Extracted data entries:
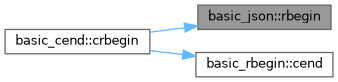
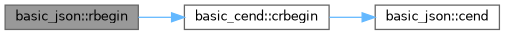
  digraph {
    rankdir=LR
    node [color=grey40 fillcolor=white fontname=Helvetica fontsize=10 shape=box style=filled]
    edge [color=steelblue1 fontname=Helvetica fontsize=10 labelfontname=Helvetica labelfontsize=10 style=solid]
    n1 [color=gray40 fillcolor=grey60 fontcolor=black height=0.2 label="basic_json::rbegin" width=0.4]
    n2 [height=0.2 label="basic_cend::crbegin" width=0.4]
-   n3 [height=0.2 label="basic_rbegin::cend" width=0.4]
-   n2 -> n1
+   n3 [height=0.2 label="basic_json::cend" width=0.4]
+   n1 -> n2
    n2 -> n3
  }
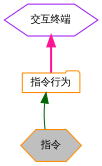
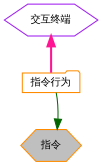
  digraph {
    fontname="Noto Sans"
    rankdir=TB
    node [color=darkorange fillcolor=white fontname="Noto Sans" fontsize=10 shape=hexagon style=filled]
    edge [dir=back fontname="Noto Sans" fontsize=10 labelfontname=Helvetica labelfontsize=10 shape=plaintext]
    n1 [color=purple height=0.2 label="交互终端" width=0.4]
    n2 [height=0.2 label="指令行为" shape=folder width=0.4]
    n3 [fillcolor=grey75 fontcolor=black height=0.2 label="指令" width=0.4]
    n1 -> n2 [color=deeppink style=bold]
-   n2 -> n3 [color=darkgreen style=solid]
+   n3 -> n2 [color=darkgreen style=solid]
  }
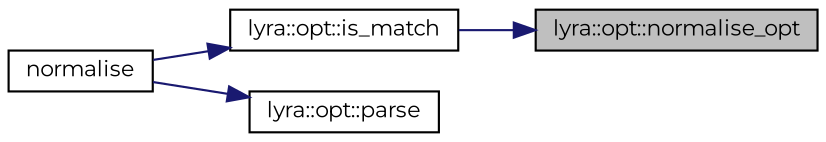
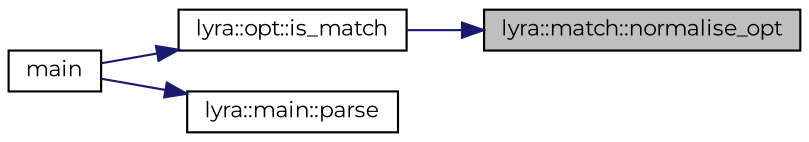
  digraph {
    fontname=Montserrat
    rankdir=RL
    node [color=black fillcolor=white fontname=Montserrat fontsize=10 shape=record style=filled]
    edge [color=midnightblue dir=back fontname=Montserrat fontsize=10 labelfontname=Helvetica labelfontsize=10 style=solid]
-   n1 [fillcolor=grey75 fontcolor=black height=0.2 label="lyra::opt::normalise_opt" width=0.4]
+   n1 [fillcolor=grey75 fontcolor=black height=0.2 label="lyra::match::normalise_opt" width=0.4]
    n2 [height=0.2 label="lyra::opt::is_match" width=0.4]
-   n3 [height=0.2 label=normalise width=0.4]
-   n4 [height=0.2 label="lyra::opt::parse" width=0.4]
+   n3 [height=0.2 label=main width=0.4]
+   n4 [height=0.2 label="lyra::main::parse" width=0.4]
    n1 -> n2
    n2 -> n3
    n4 -> n3
  }
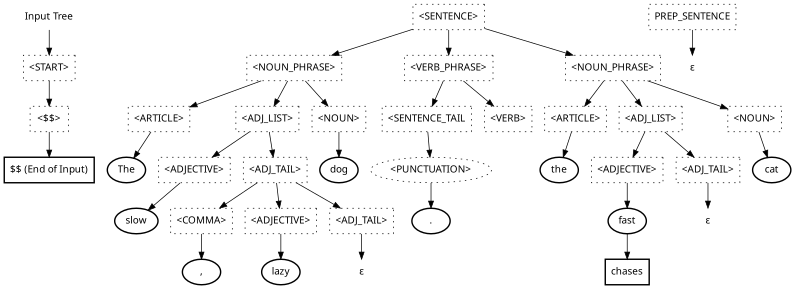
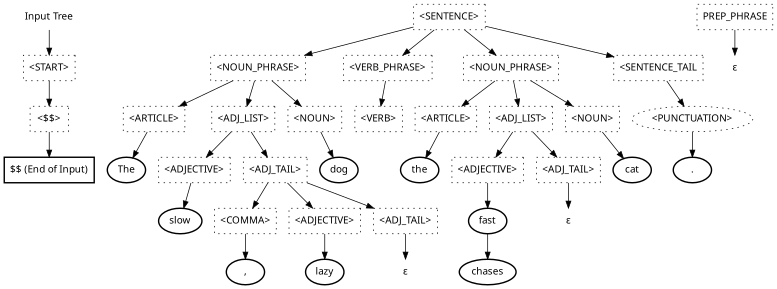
  digraph {
    fontname="Noto Sans"
    node [fontname="Noto Sans" shape=rect style=dotted]
    edge [fontname="Noto Sans"]
    n1 [label="Input Tree" shape=plaintext style=""]
    n2 [label="<START>"]
    n3 [label="<$$>"]
    n4 [label="<SENTENCE>"]
    n5 [label="<NOUN_PHRASE>"]
    n6 [label="<VERB_PHRASE>"]
    n7 [label="<NOUN_PHRASE>"]
    n8 [label="<SENTENCE_TAIL"]
    n9 [label="$$ (End of Input)" shape=box style=bold]
    n10 [label="<ARTICLE>"]
    n11 [label="<ADJ_LIST>"]
    n12 [label="<NOUN>"]
    n13 [label="<VERB>"]
    n14 [label="<ARTICLE>"]
    n15 [label="<ADJ_LIST>"]
    n16 [label="<NOUN>"]
-   n17 [label=PREP_SENTENCE]
+   n17 [label=PREP_PHRASE]
    n18 [label="&epsilon;" shape=plaintext style=""]
    n19 [label="<PUNCTUATION>" shape=ellipse]
    n20 [label=The shape=oval style=bold]
    n21 [label="<ADJECTIVE>"]
    n22 [label="<ADJ_TAIL>"]
    n23 [label=dog shape=oval style=bold]
    n24 [label=slow shape=oval style=bold]
    n25 [label="<COMMA>"]
    n26 [label="<ADJECTIVE>"]
    n27 [label="<ADJ_TAIL>"]
    n28 [label="," shape=oval style=bold]
    n29 [label=lazy shape=oval style=bold]
    n30 [label="&epsilon;" shape=plaintext style=""]
-   n31 [label=chases shape=box style=bold]
+   n31 [label=chases shape=oval style=bold]
    n32 [label=the shape=oval style=bold]
    n33 [label="<ADJECTIVE>"]
    n34 [label="<ADJ_TAIL>"]
    n35 [label=cat shape=oval style=bold]
    n36 [label=fast shape=oval style=bold]
    n37 [label="&epsilon;" shape=plaintext style=""]
    n38 [label="." shape=oval style=bold]
    n1 -> n2
    n2 -> n3
    n3 -> n9
    n4 -> n5
    n4 -> n6
    n4 -> n7
-   n6 -> n8
+   n4 -> n8
    n5 -> n10
    n5 -> n11
    n5 -> n12
    n6 -> n13
    n7 -> n14
    n7 -> n15
    n7 -> n16
    n8 -> n19
    n10 -> n20
    n11 -> n21
    n11 -> n22
    n12 -> n23
    n14 -> n32
    n15 -> n33
    n15 -> n34
    n16 -> n35
    n17 -> n18
    n19 -> n38
    n21 -> n24
    n22 -> n25
    n22 -> n26
    n22 -> n27
    n25 -> n28
    n26 -> n29
    n27 -> n30
    n33 -> n36
    n34 -> n37
    n36 -> n31
  }
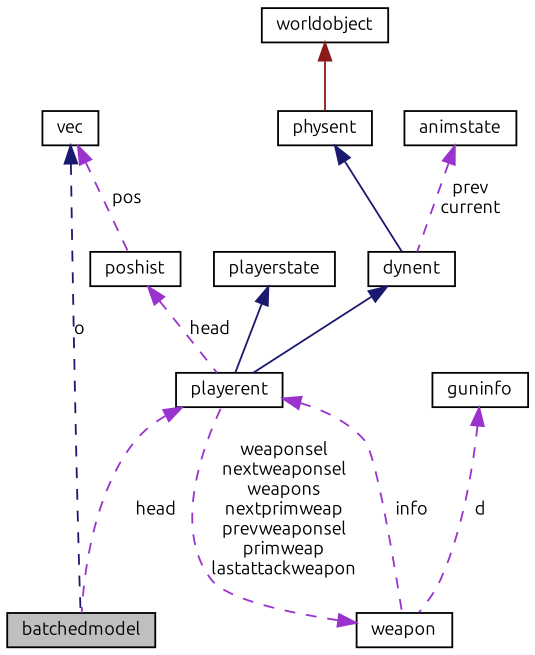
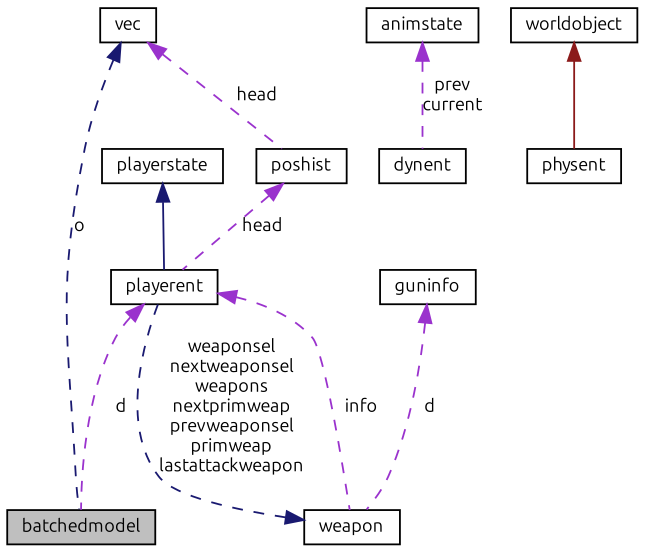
  digraph {
    fontname=Ubuntu
    node [color=black fillcolor=white fontname=Ubuntu fontsize=10 shape=record style=filled]
    edge [color=darkorchid3 dir=back fontname=Ubuntu fontsize=10 labelfontname=FreeSans labelfontsize=10 style=dashed]
    n1 [fillcolor=grey75 fontcolor=black height=0.2 label=batchedmodel width=0.4]
    n2 [height=0.2 label=playerent width=0.4]
    n3 [height=0.2 label=weapon width=0.4]
    n4 [height=0.2 label=dynent width=0.4]
    n5 [height=0.2 label=physent width=0.4]
    n6 [height=0.2 label=worldobject width=0.4]
    n7 [height=0.2 label=vec width=0.4]
    n8 [height=0.2 label=poshist width=0.4]
    n9 [height=0.2 label=animstate width=0.4]
    n10 [height=0.2 label=playerstate width=0.4]
    n11 [height=0.2 label=guninfo width=0.4]
-   n2 -> n1 [label=head]
+   n2 -> n1 [label=d]
    n2 -> n3 [label=info]
-   n3 -> n2 [label="weaponsel\nnextweaponsel\nweapons\nnextprimweap\nprevweaponsel\nprimweap\nlastattackweapon"]
-   n4 -> n2 [color=midnightblue style=solid]
-   n5 -> n4 [color=midnightblue style=solid]
+   n3 -> n2 [color=midnightblue label="weaponsel\nnextweaponsel\nweapons\nnextprimweap\nprevweaponsel\nprimweap\nlastattackweapon"]
    n6 -> n5 [color=firebrick4 style=solid]
    n7 -> n1 [color=midnightblue label=o]
-   n7 -> n8 [label=pos]
+   n7 -> n8 [label=head]
    n8 -> n2 [label=head]
    n9 -> n4 [label="prev\ncurrent"]
    n10 -> n2 [color=midnightblue style=solid]
    n11 -> n3 [label=d]
  }
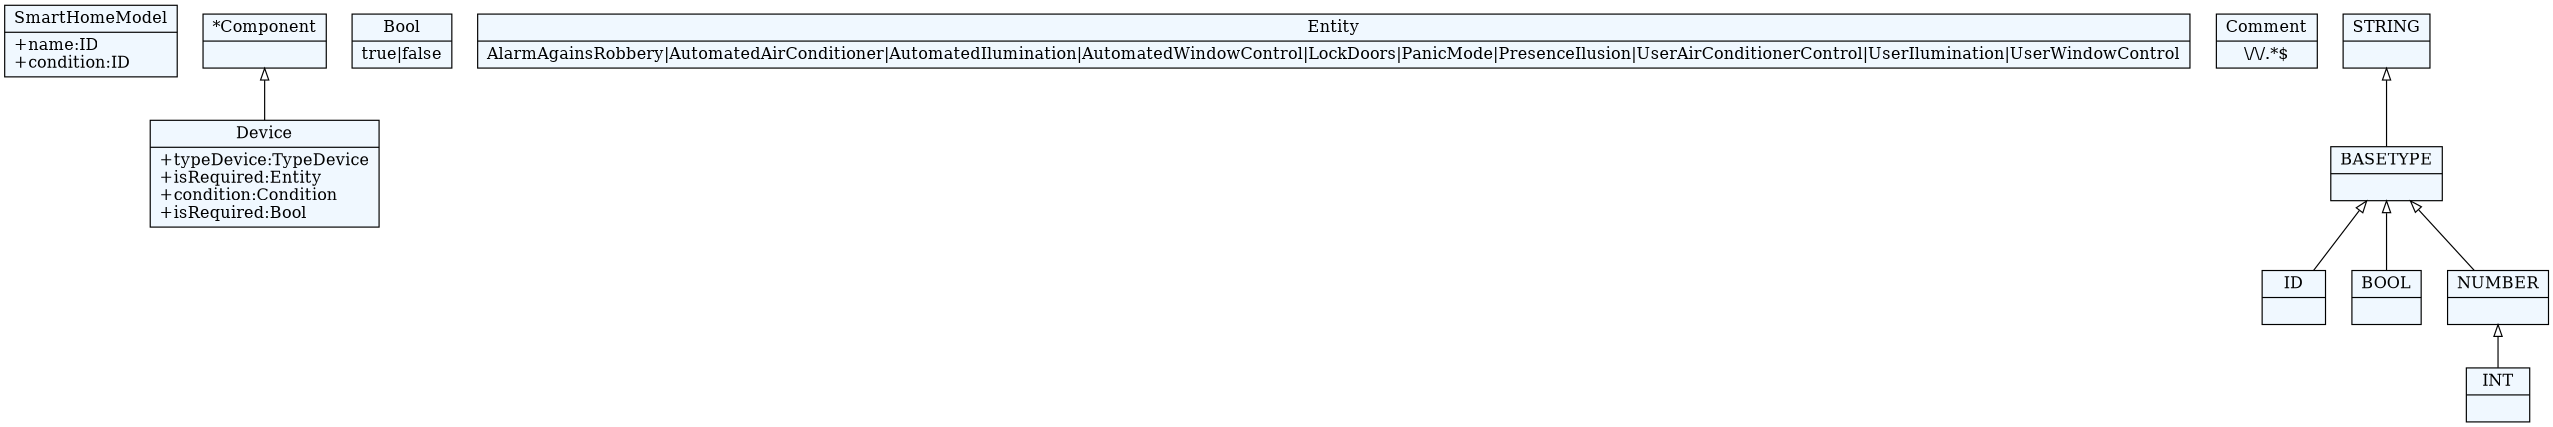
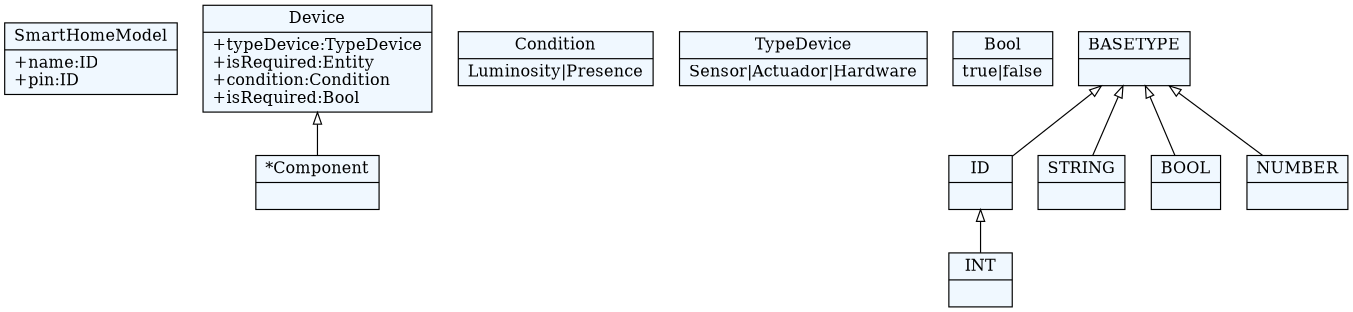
  digraph {
    fontname="Bitstream Vera Sans"
    fontsize=8
    nodesep=0.3
    node [fillcolor=aliceblue shape=record style=filled]
    edge [arrowtail=empty dir=back]
-   n1 [label="{SmartHomeModel|+name:ID\l+condition:ID\l}"]
+   n1 [label="{SmartHomeModel|+name:ID\l+pin:ID\l}"]
    n2 [label="{*Component|}"]
    n3 [label="{Device|+typeDevice:TypeDevice\l+isRequired:Entity\l+condition:Condition\l+isRequired:Bool\l}"]
+   n4 [label="{Condition|Luminosity\|Presence}"]
+   n5 [label="{TypeDevice|Sensor\|Actuador\|Hardware}"]
    n6 [label="{Bool|true\|false}"]
-   n7 [label="{Entity|AlarmAgainsRobbery\|AutomatedAirConditioner\|AutomatedIlumination\|AutomatedWindowControl\|LockDoors\|PanicMode\|PresenceIlusion\|UserAirConditionerControl\|UserIlumination\|UserWindowControl}"]
-   n8 [label="{Comment|\\/\\/.*$}"]
    n9 [label="{ID|}"]
    n10 [label="{STRING|}"]
    n11 [label="{BOOL|}"]
    n12 [label="{INT|}"]
    n13 [label="{NUMBER|}"]
    n14 [label="{BASETYPE|}"]
-   n2 -> n3
-   n13 -> n12
+   n3 -> n2
+   n9 -> n12
    n14 -> n9
-   n10 -> n14
+   n14 -> n10
    n14 -> n11
    n14 -> n13
  }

● **Your instructions**: Duplicate the material line by line from its first line through the line that contains "n1 [color=gray40 fillcolor=grey60", omitting the pictures.

● **Exercise result**:
  digraph {
    rankdir=LR
    node [color=grey40 fillcolor=white fontname=Helvetica fontsize=10 shape=box style=filled]
    edge [color=steelblue1 fontname=Helvetica fontsize=10 labelfontname=Helvetica labelfontsize=10 style=solid]
    n1 [color=gray40 fillcolor=grey60 fontcolor=black height=0.2 label="basic_json::rbegin" width=0.4]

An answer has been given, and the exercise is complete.